Why Physics?

What is Physics?

Albert Einstein once said "The world stands before us as a great, external riddle."  Finding the solution to that puzzle is what physics is all about.  Physicists study the physical world to satisfy their curiosity and in the process develop numerous skills and knowledge useful to themselves and the world.  It is difficult to name a modern convenience that cannot be traced to original work done by physicists or utilizing instrumentation developed from such work.  However, the pure physicist is not overly concerned with the immediate application of the knowledge that he/she acquires in studying the physical world.  Examples include electrical devices of all kinds from TVs to computers to electric cars:  mechanical devices like automobiles, trains, elevators, etc. and almost any device that uses energy.

What do Physics Graduates do for work?

At this time, job opportunities in both the pure and applied physics areas are excellent.  The applied physics graduate is more likely to enter into the industrial workforce and the pure physics major is more likely to enter into a research environment at a government lab or at a university.  Historically, engineers and applied physics graduates have more opportunities but have more competition for those opportunities.  Surveys of recent physics graduates who pursued careers in the private sector show the following popular professions:

AIP Employment Chart

How do Physics Graduates Salaries Compare?

Average salaries offered to physics graduates are among the highest of any college major.  A few starting salaries offered are given below.  Those with degrees in physics have an average starting salary of $50,300, and a mid-career median salary of $97,300 (Source: Wall Street Journal, 2012).  It is also worth noting that physics graduates have a very low unemployment rate.

Aerospace Engineering $57,700
Physics $50,300
Math $45,400
Life Sciences $38,800
Psychology $35,900

   
What Should I Take Now to Prepare for Physics in College?

Mathematics is the gateway to advanced study in physics and astrophysics.  It is the single most important subject that has historically predicted success in these areas.  Of course, you should take as much science as you can and be sure to include as much physics and chemistry as is offered at your school.

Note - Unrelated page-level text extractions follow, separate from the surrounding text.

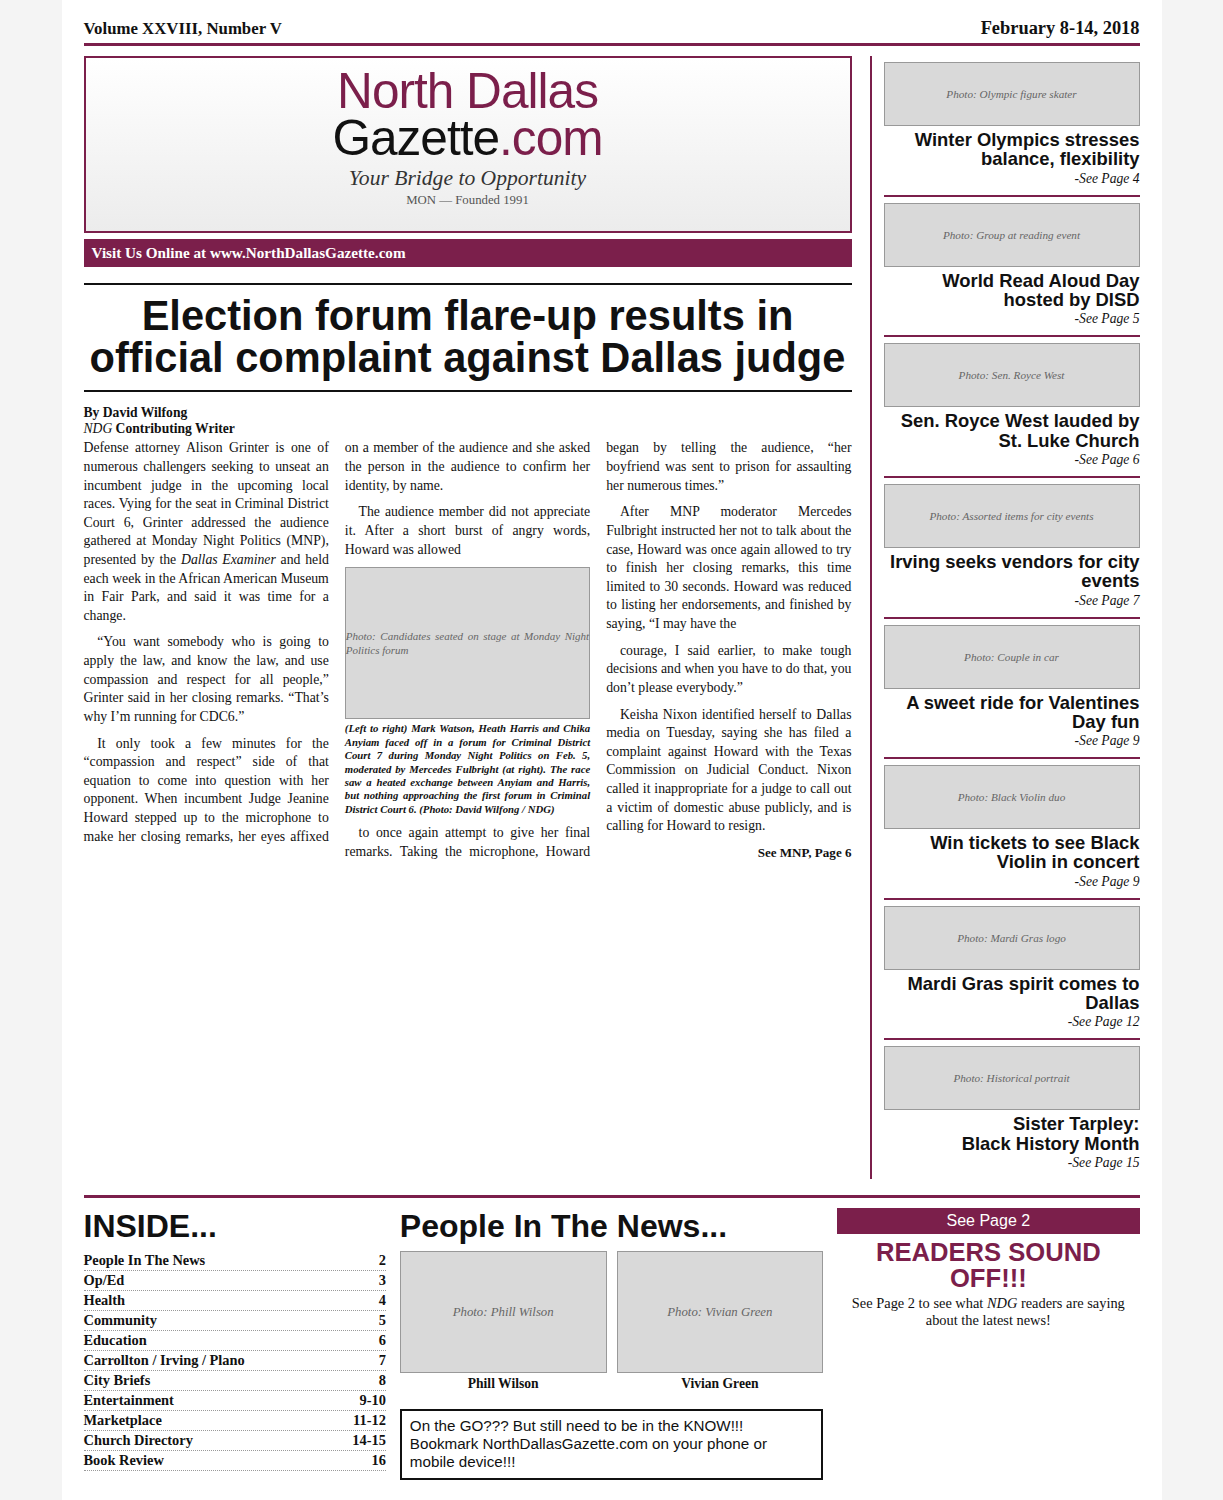Volume XXVIII, Number V February 8-14, 2018
North Dallas
Gazette.com
Your Bridge to Opportunity
MON — Founded 1991
Visit Us Online at www.NorthDallasGazette.com
Election forum flare-up results in official complaint against Dallas judge
By David Wilfong
NDG Contributing Writer
Defense attorney Alison Grinter is one of numerous challengers seeking to unseat an incumbent judge in the upcoming local races. Vying for the seat in Criminal District Court 6, Grinter addressed the audience gathered at Monday Night Politics (MNP), presented by the Dallas Examiner and held each week in the African American Museum in Fair Park, and said it was time for a change.
“You want somebody who is going to apply the law, and know the law, and use compassion and respect for all people,” Grinter said in her closing remarks. “That’s why I’m running for CDC6.”
It only took a few minutes for the “compassion and respect” side of that equation to come into question with her opponent. When incumbent Judge Jeanine Howard stepped up to the microphone to make her closing remarks, her eyes affixed on a member of the audience and she asked the person in the audience to confirm her identity, by name.
The audience member did not appreciate it. After a short burst of angry words, Howard was allowed
Photo: Candidates seated on stage at Monday Night Politics forum
(Left to right) Mark Watson, Heath Harris and Chika Anyiam faced off in a forum for Criminal District Court 7 during Monday Night Politics on Feb. 5, moderated by Mercedes Fulbright (at right). The race saw a heated exchange between Anyiam and Harris, but nothing approaching the first forum in Criminal District Court 6. (Photo: David Wilfong / NDG)
to once again attempt to give her final remarks. Taking the microphone, Howard began by telling the audience, “her boyfriend was sent to prison for assaulting her numerous times.”
After MNP moderator Mercedes Fulbright instructed her not to talk about the case, Howard was once again allowed to try to finish her closing remarks, this time limited to 30 seconds. Howard was reduced to listing her endorsements, and finished by saying, “I may have the
courage, I said earlier, to make tough decisions and when you have to do that, you don’t please everybody.”
Keisha Nixon identified herself to Dallas media on Tuesday, saying she has filed a complaint against Howard with the Texas Commission on Judicial Conduct. Nixon called it inappropriate for a judge to call out a victim of domestic abuse publicly, and is calling for Howard to resign.
See MNP, Page 6
Photo: Olympic figure skater
Winter Olympics stresses balance, flexibility
-See Page 4
Photo: Group at reading event
World Read Aloud Day hosted by DISD
-See Page 5
Photo: Sen. Royce West
Sen. Royce West lauded by St. Luke Church
-See Page 6
Photo: Assorted items for city events
Irving seeks vendors for city events
-See Page 7
Photo: Couple in car
A sweet ride for Valentines Day fun
-See Page 9
Photo: Black Violin duo
Win tickets to see Black Violin in concert
-See Page 9
Photo: Mardi Gras logo
Mardi Gras spirit comes to Dallas
-See Page 12
Photo: Historical portrait
Sister Tarpley:
Black History Month
-See Page 15
INSIDE...
People In The News 2
Op/Ed 3
Health 4
Community 5
Education 6
Carrollton / Irving / Plano 7
City Briefs 8
Entertainment 9-10
Marketplace 11-12
Church Directory 14-15
Book Review 16
People In The News...
Photo: Phill Wilson
Phill Wilson
Photo: Vivian Green
Vivian Green
On the GO??? But still need to be in the KNOW!!! Bookmark NorthDallasGazette.com on your phone or mobile device!!!
See Page 2
READERS SOUND OFF!!!
See Page 2 to see what NDG readers are saying about the latest news!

Do Physics & Astronomy Majors do Research as Undergraduates?       

Absolutely YES!  Our goal as a department is that every undergraduate who wants to participate in research will have the opportunity to do so.  We also recommend that students pursue summer research opportunities such as the NSF-funded Research Experiences for Undergraduate (REU) summer intern programs, or intern programs hosted by NASA sites.

Do You have Scholarships for Physics Majors?

There are only a few true scholarships reserved for physics majors but we have a number of opportunities for undergraduate assistantships (jobs within the department).